From their conversation, no clue to their professional identity could be gathered. They were cracking jokes, propounding conundrums, and telling stories humorously broad to each other. Everything was to them a legitimate amusement. The proceedings of the day before were peculiarly rich in funny reminiscences; and one tall, bright, curly-haired fellow was evoking roars of suppressed laughter by his capital mimicry of two of the dullest witnesses. Another was drawing comic profiles of a sleepy juryman on a scrap of paper. He had previously dashed off a very happy sketch of the coroner, and shown it to that functionary, who had “haw-hawed,” and pronounced it “devilish good,” and, in turn, presented the young artist with a fine Havana cigar, which he playfully put in his mouth and chewed the end of. Yet there were, about these young gentlemen, signs of business, which an intelligent observer might have easily interpreted. From the outside breast pockets of each of them protruded a number of pencils; and, from their lower side pockets, thick memorandum books with gray covers, or stiffly folded quires of foolscap.
They were the reporters of the press—the gamins and good fellows of literature;—fellows of inexhaustible resources, who carry their wits literally at their fingers’ ends;—who can do more than extract sunbeams from cucumbers; for they can make up thrilling facts out of nothing;—who can thread their way through a crowd where a tapeworm would be squeezed to death;—whose writing desk is usually another man’s back; and who sketch out a much better speech between an orator’s shoulder blades than he is making in front;—whose written language is a perplexity compared with which Greek is a relaxation and Sanscrit a positive amusement;—who deal in adjectives, and know their precise value, and how to administer them, as an apothecary knows the drugs that are boxed and bottled on his shelves;—who are less men than parts of an enormous mill grinding out grist to be branned and bolted in the editorial rooms, made into food in the printing office and press vault, and served up hot for the public’s breakfast next morning.

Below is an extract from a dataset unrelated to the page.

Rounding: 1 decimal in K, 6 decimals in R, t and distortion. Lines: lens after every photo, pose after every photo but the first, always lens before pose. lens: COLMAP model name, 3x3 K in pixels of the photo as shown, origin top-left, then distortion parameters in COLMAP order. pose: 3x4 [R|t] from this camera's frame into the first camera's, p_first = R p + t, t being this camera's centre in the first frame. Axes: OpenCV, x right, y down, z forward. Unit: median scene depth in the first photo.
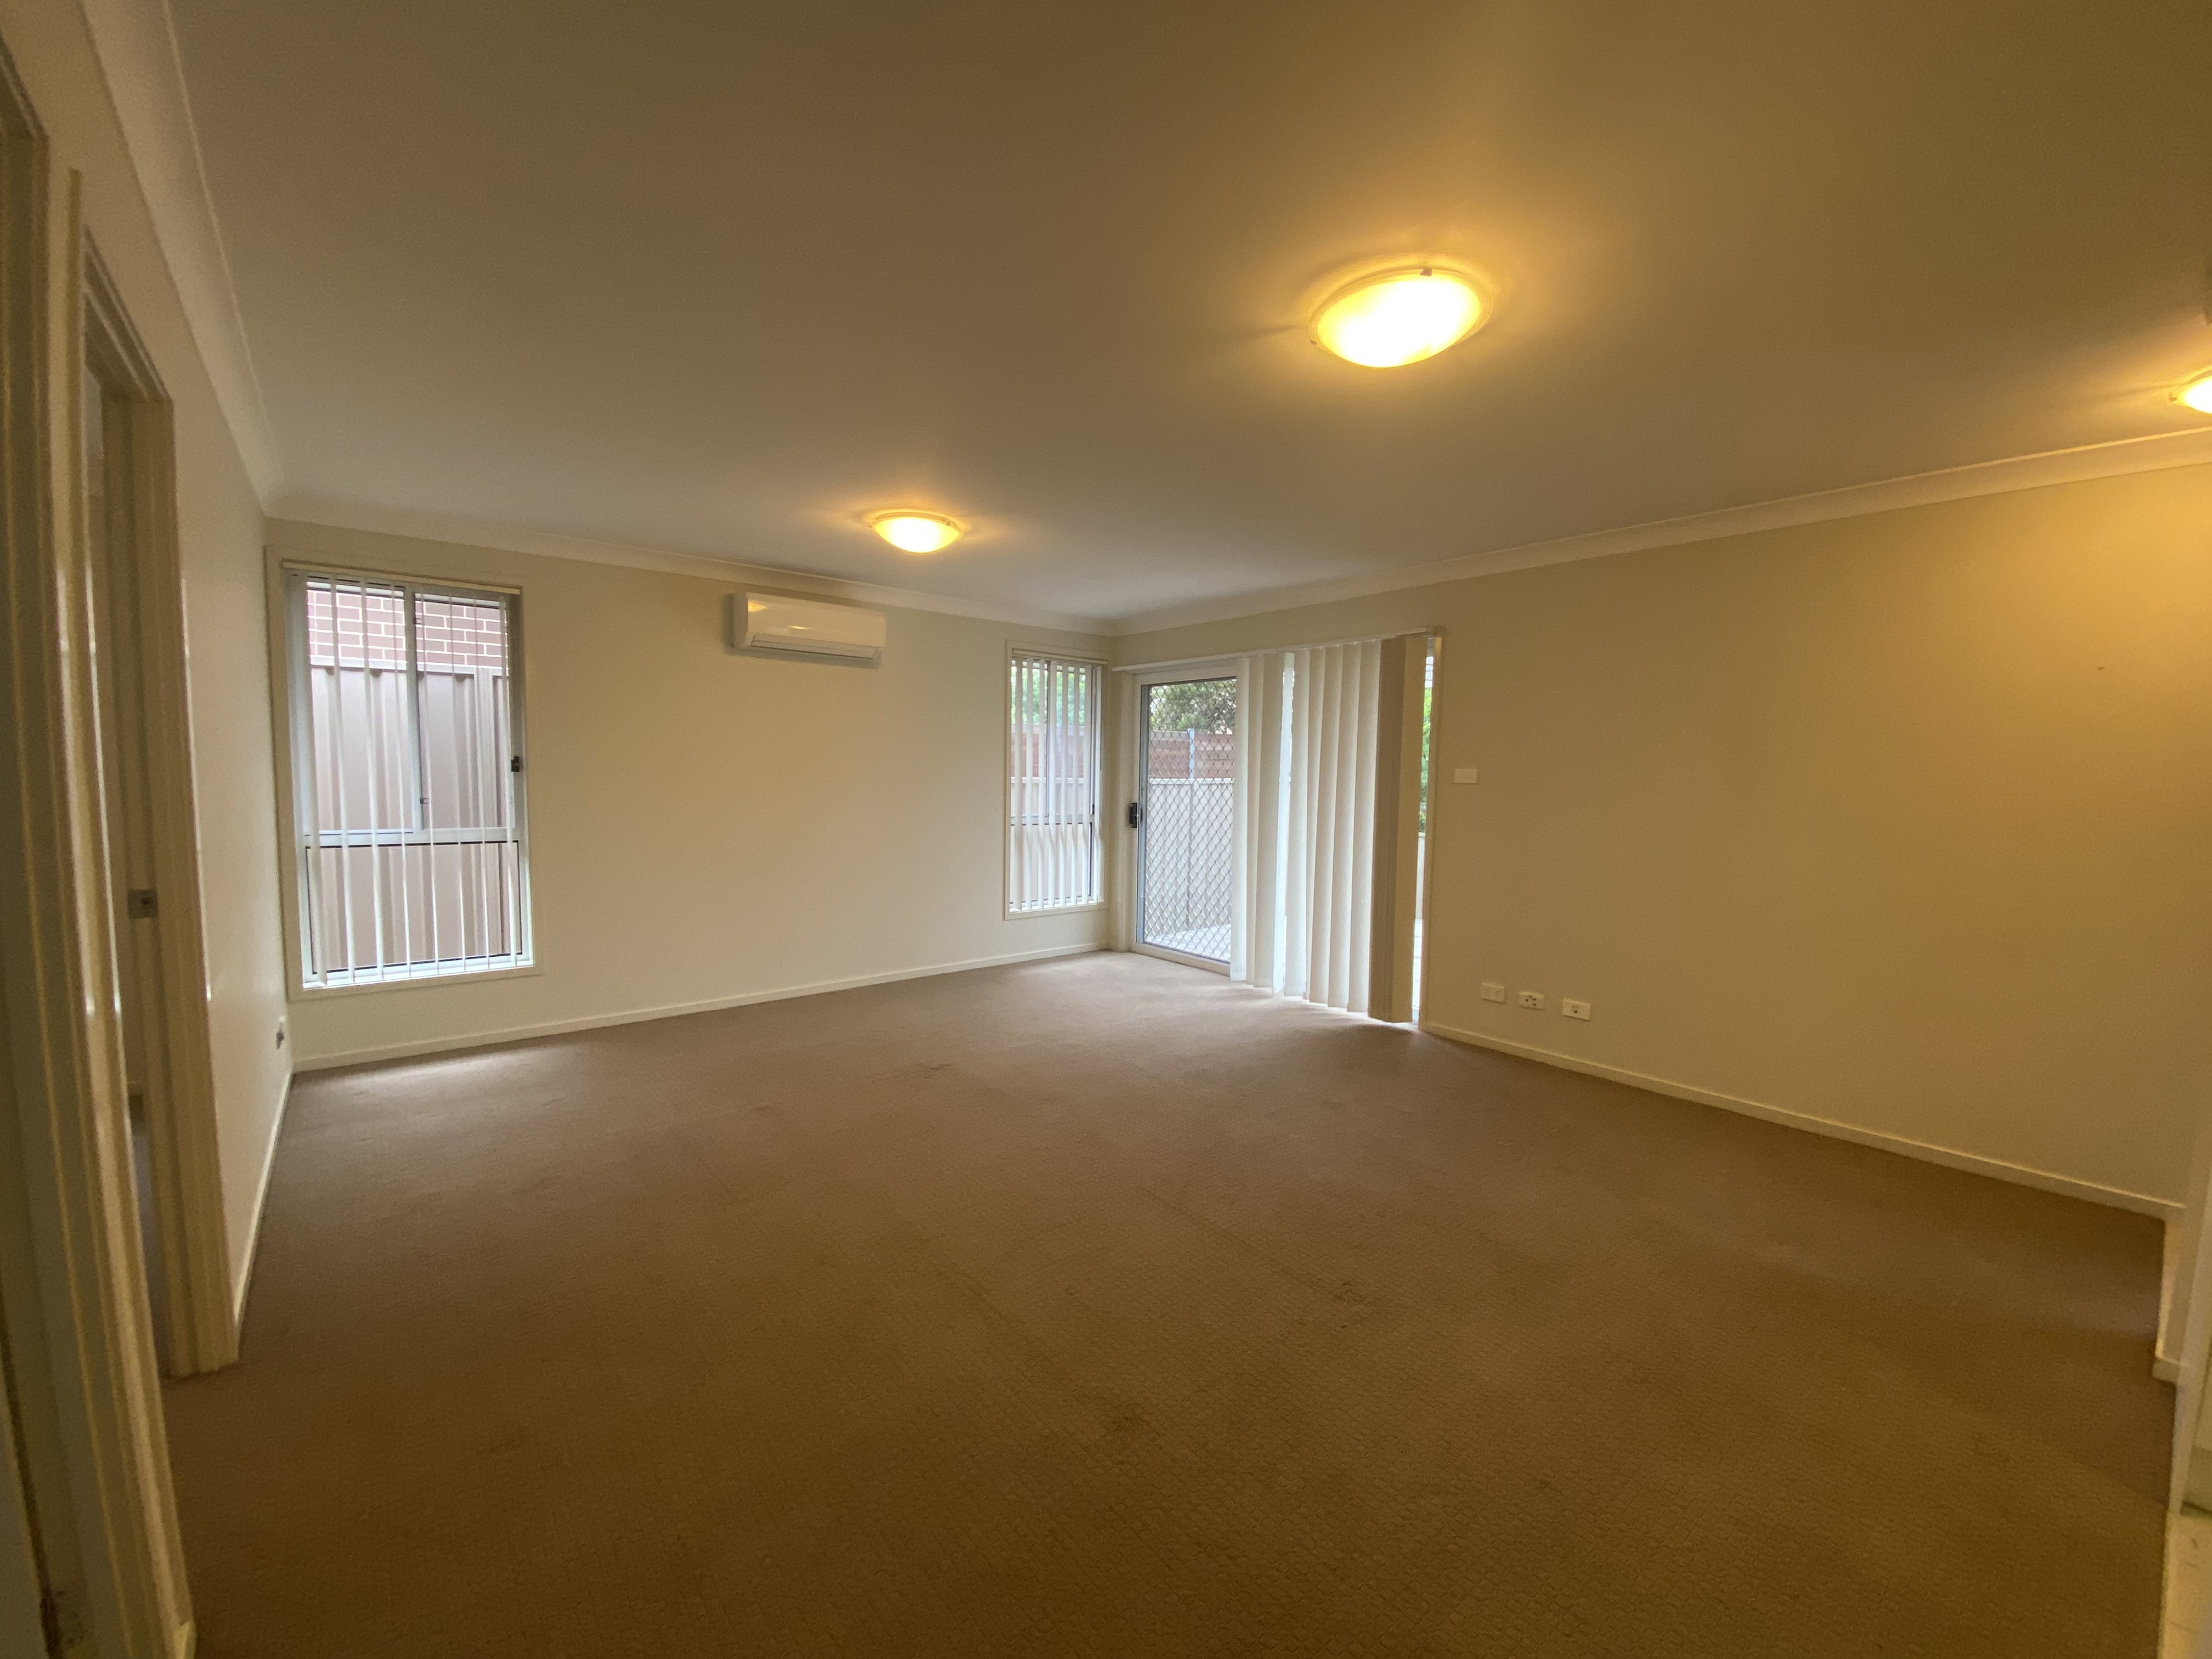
lens RADIAL K [[898.6, 0, 1106.0], [0, 898.6, 829.5], [0, 0, 1]] dist [-0.000100, -0.000162]
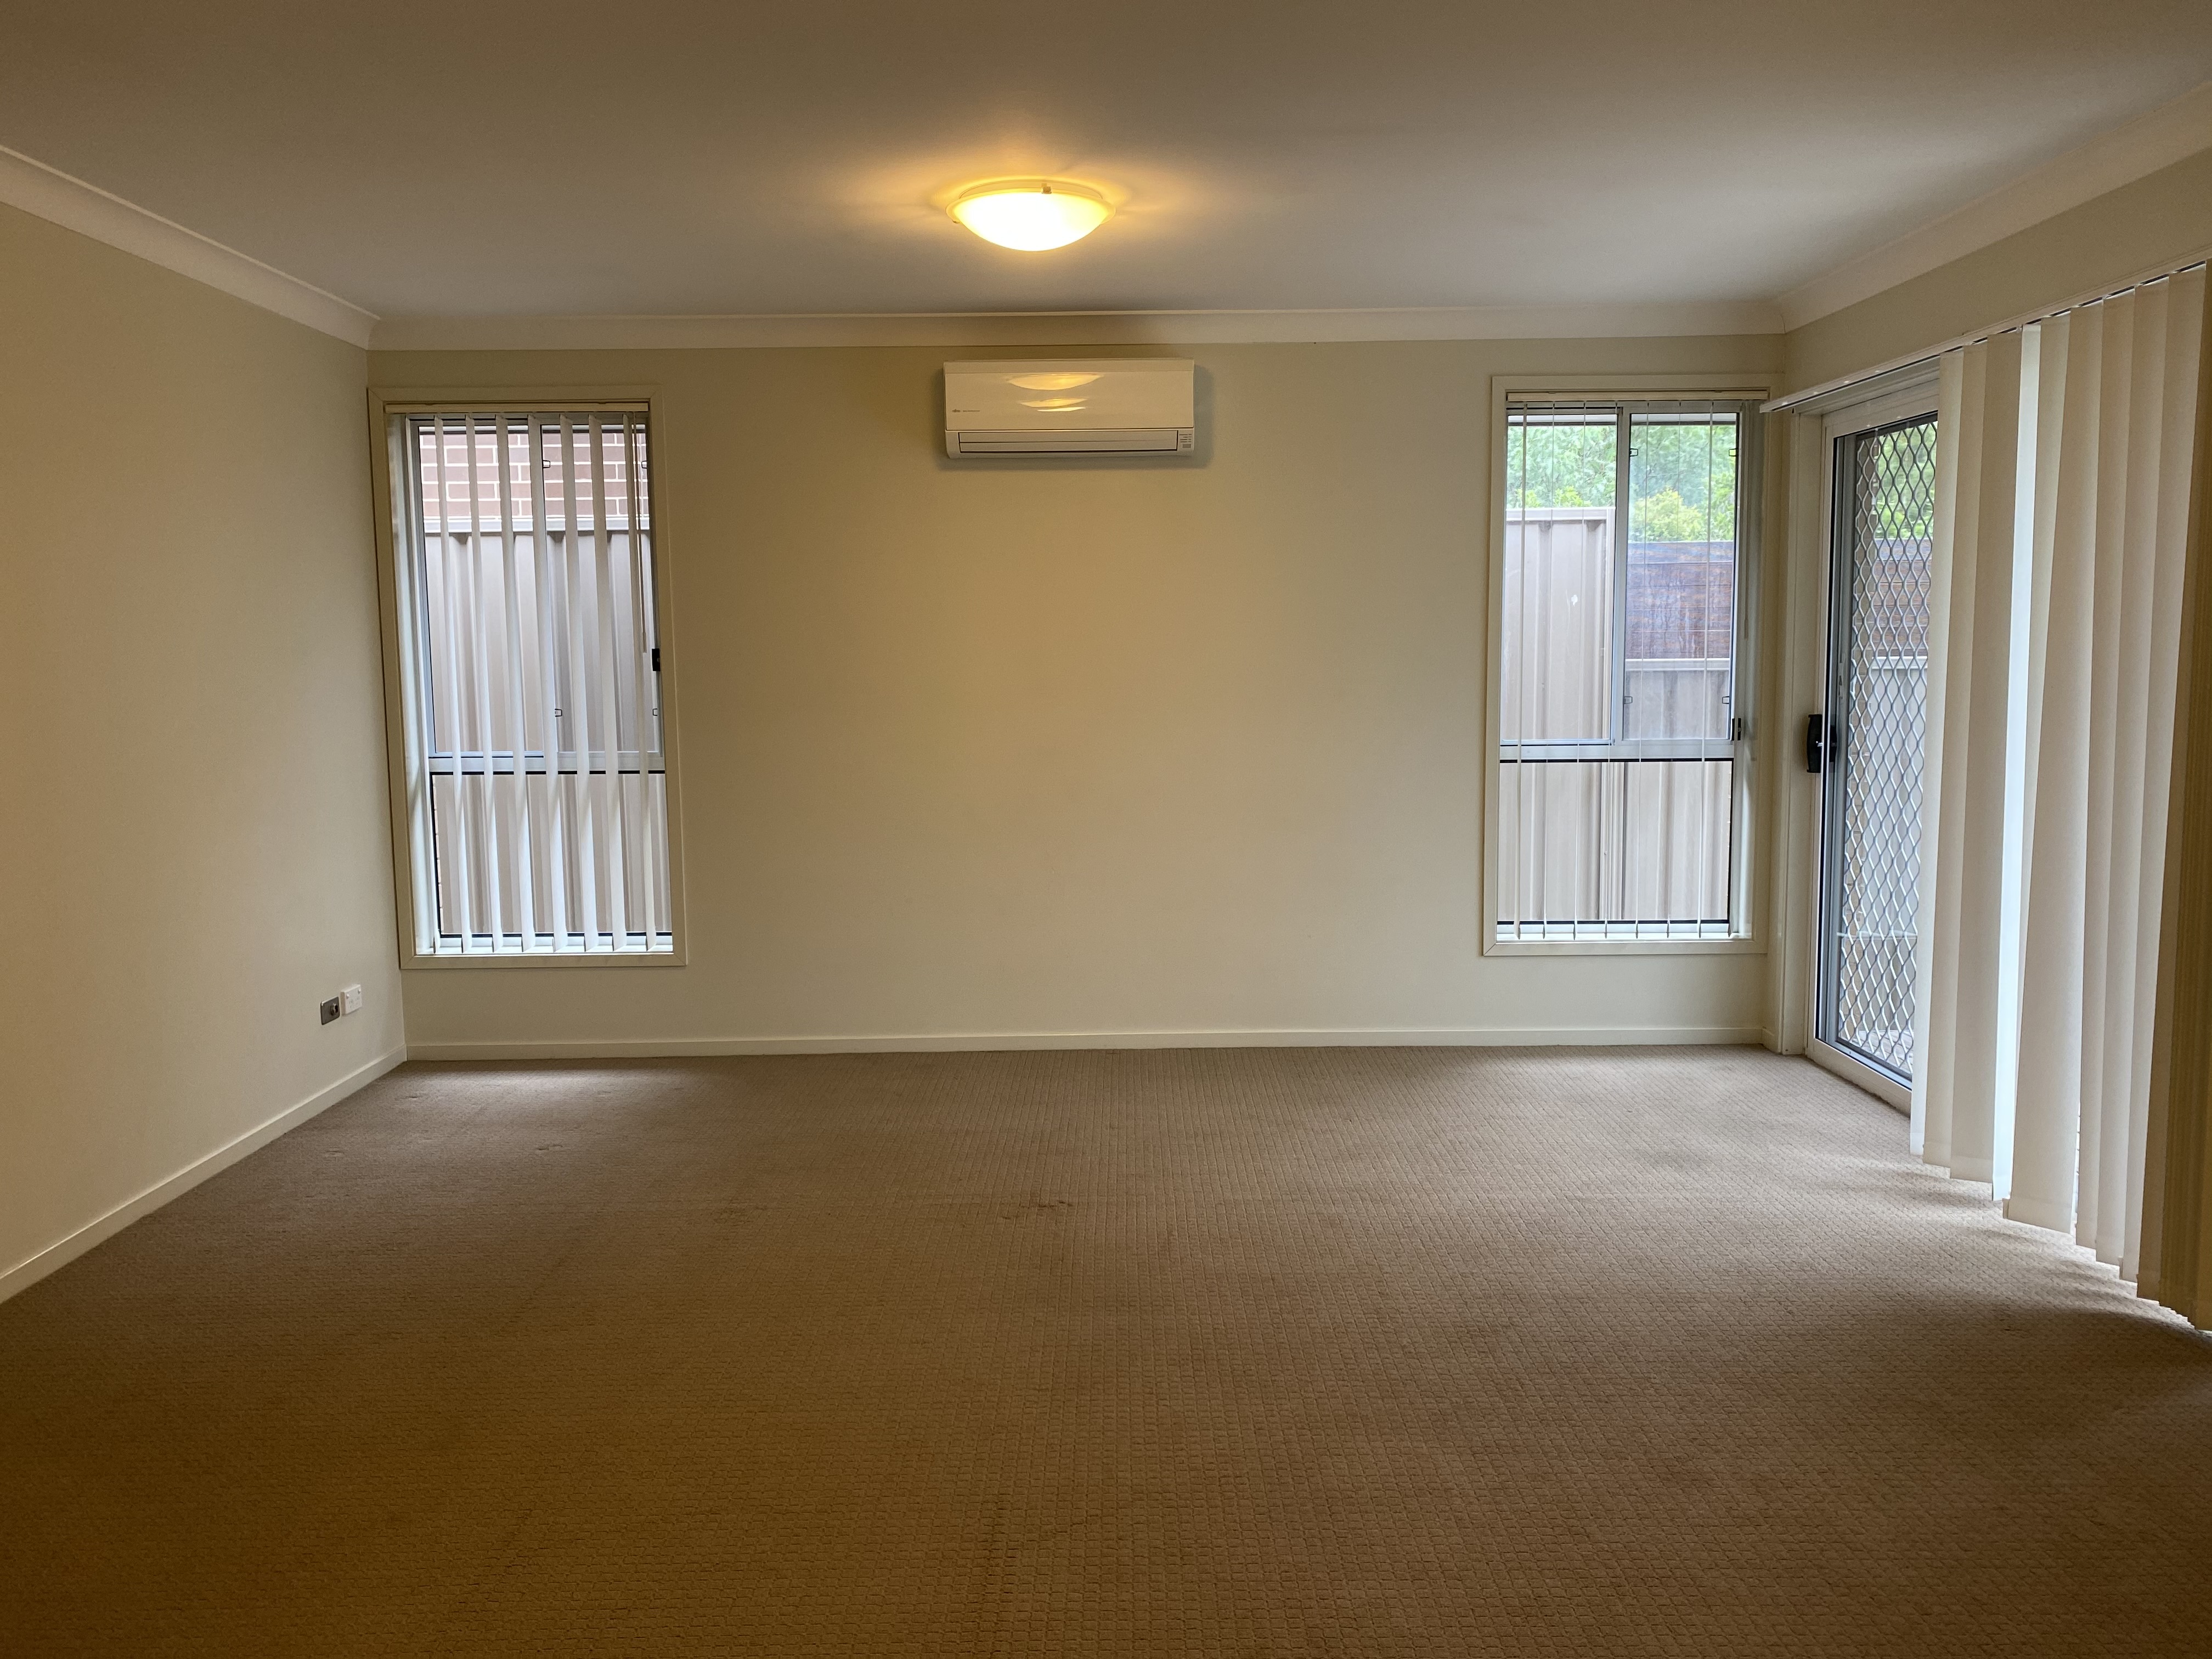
lens RADIAL K [[1718.0, 0, 1101.1], [0, 1718.0, 801.1], [0, 0, 1]] dist [0.126737, -0.281630]
pose [[0.763441, 0.031737, -0.645097, 0.411847], [-0.019286, 0.999467, 0.026346, -0.004533], [0.645589, -0.007672, 0.763646, 0.187378]]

Clever, witty, insatiable fellows they, for whom a planet ought to be set apart, where all the murders are wrapped in impenetrable mystery, and the smallest railroad accidents are frightful catastrophes.
The east side of the room, where the dead body had been found, was preserved inviolate from the broom, mop, and other touch, until the inquest was over. The strange machine stood in its accustomed place, flanked by the screen. It had been extensively handled and looked at, and passed for a new kind of clock. Two large weights (which had fallen to the floor) and the interplaying cogwheels gave force to that conjecture.